Thalasseus, the crested terns,  is a genus of eight species of terns in the family Laridae.

It has a worldwide distribution, and many of its species are abundant and well-known birds in their ranges. This genus had originally been created by Friedrich Boie in 1822, but had been abandoned until a 2005 study confirmed the need for a separate genus for the crested  terns.

These large terns breed in very dense colonies on coasts and islands, and exceptionally inland on suitable large freshwater lakes close to the coast. They nest in a ground scrape.

Thalasseus terns feed by plunge-diving for fish, almost invariably from the sea. They usually dive directly, and not from the "stepped-hover" favoured by, for example, the Arctic tern.  The offering of fish by the male to the female is part of the courtship display.
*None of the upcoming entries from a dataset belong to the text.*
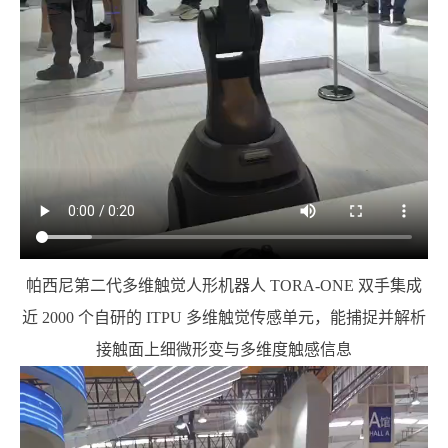
帕西尼第二代多维触觉人形机器人 TORA-ONE 双手集成
近 2000 个自研的 ITPU 多维触觉传感单元，能捕捉并解析
接触面上细微形变与多维度触感信息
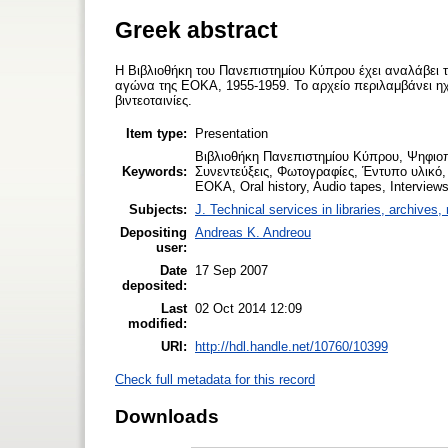
Greek abstract
Η Βιβλιοθήκη του Πανεπιστημίου Κύπρου έχει αναλάβει 
αγώνα της ΕΟΚΑ, 1955-1959. Το αρχείο περιλαμβάνει ηχ
βιντεοταινίες.
Item type:
Presentation
Βιβλιοθήκη Πανεπιστημίου Κύπρου, Ψηφιοπ
Keywords:
Συνεντεύξεις, Φωτογραφίες, Έντυπο υλικό, 
EOKA, Oral history, Audio tapes, Interviews
Subjects:
J. Technical services in libraries, archive
Depositing
Andreas K. Andreou
user:
Date
17 Sep 2007
deposited:
Last
02 Oct 2014 12:09
modified:
URI:
http://hdl.handle.net/10760/10399
Check full metadata for this record
Downloads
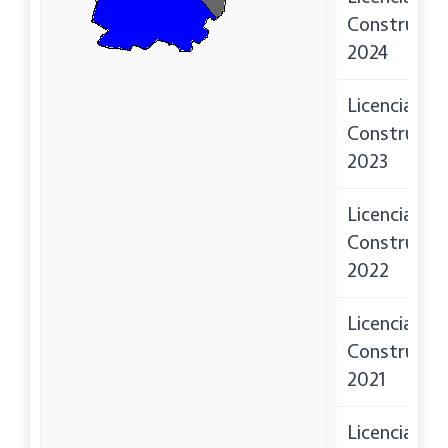
Construcci
2024
Licencias de
Construcci
2023
Licencias de
Construcci
2022
Licencias de
Construcci
2021
Licencias de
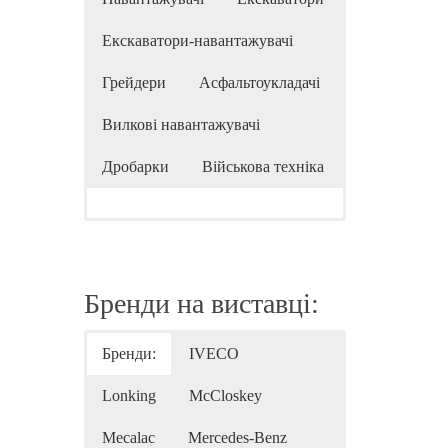
Екскаватори-навантажувачі
Грейдери
Асфальтоукладачі
Вилкові навантажувачі
Дробарки
Військова техніка
Бренди на виставці:
Бренди:
IVECO
Lonking
McCloskey
Mecalac
Mercedes-Benz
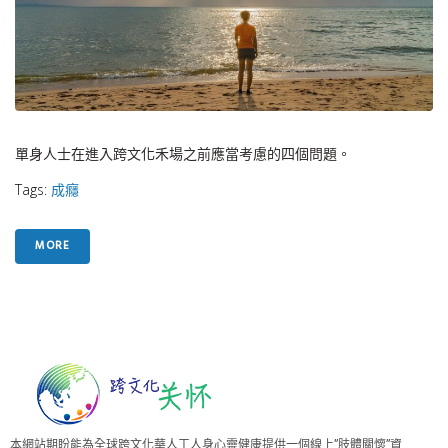
單身人士在進入跨文化禾場之前應當考慮的四個問題。
Tags:
成癮
MORE
本網站期盼能為全球跨文化華人工人身心靈健康提供一個線上”肢體關懷”資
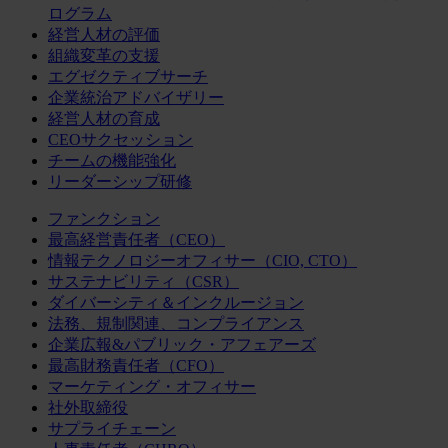
ログラム
経営人材の評価
組織変革の支援
エグゼクティブサーチ
企業統治アドバイザリー
経営人材の育成
CEOサクセッション
チームの機能強化
リーダーシップ研修
ファンクション
最高経営責任者（CEO）
情報テクノロジーオフィサー（CIO, CTO）
サステナビリティ（CSR）
ダイバーシティ＆インクルージョン
法務、規制関連、コンプライアンス
企業広報&パブリック・アフェアーズ
最高財務責任者（CFO）
マーケティング・オフィサー
社外取締役
サプライチェーン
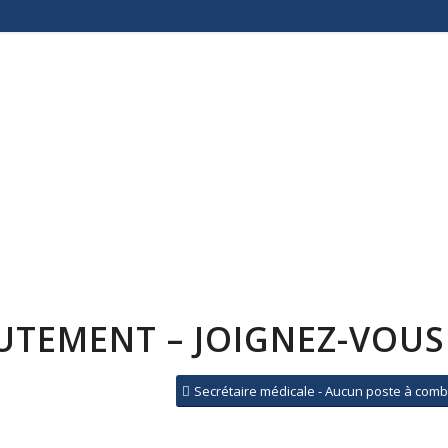
UTEMENT – JOIGNEZ-VOUS
Secrétaire médicale - Aucun poste à com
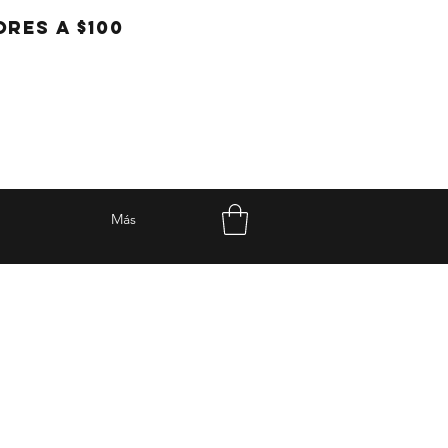
RES A $100
Más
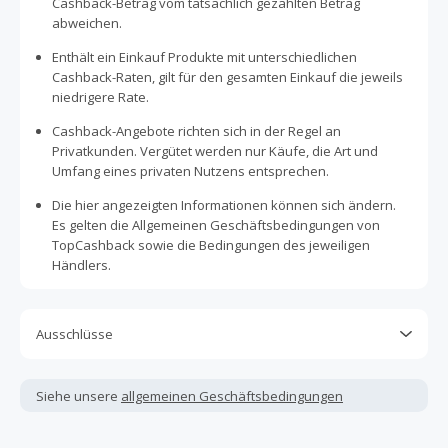
Cashback-Betrag vom tatsächlich gezahlten Betrag
abweichen.
Enthält ein Einkauf Produkte mit unterschiedlichen
Cashback-Raten, gilt für den gesamten Einkauf die jeweils
niedrigere Rate.
Cashback-Angebote richten sich in der Regel an
Privatkunden. Vergütet werden nur Käufe, die Art und
Umfang eines privaten Nutzens entsprechen.
Die hier angezeigten Informationen können sich ändern.
Es gelten die Allgemeinen Geschäftsbedingungen von
TopCashback sowie die Bedingungen des jeweiligen
Händlers.
Ausschlüsse
Kein Cashback, wenn Gutscheine, Rabattcodes oder
andere Sparprogramme verwendet werden, die nicht
Siehe unsere
allgemeinen Geschäftsbedingungen
ausdrücklich auf dieser Händlerseite von TopCashback
angezeigt werden.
These species have long thin sharp bills, usually a shade of yellow or orange except in the Sandwich tern and Cabot's tern where the bills are black with yellow tips in most subspecies. All species have a shaggy crest. In winter, the Thalasseus terns' foreheads become white.

Taxonomy
The genus Thalasseus was erected by the German zoologist Friedrich Boie in 1822. The type species was subsequently designated as the sandwich tern (Thalasseus sandvicensis). The generic name is derived from the Ancient Greek Thalassa meaning "sea".

List of species
The genus contains eight species:

An early Pliocene fossil bone fragment from the northeastern United States  closely resembles a modern royal tern. It may be an unexpectedly early (3.7–4.8 million years before present) specimen of that species, or an ancestral member of the crested tern group.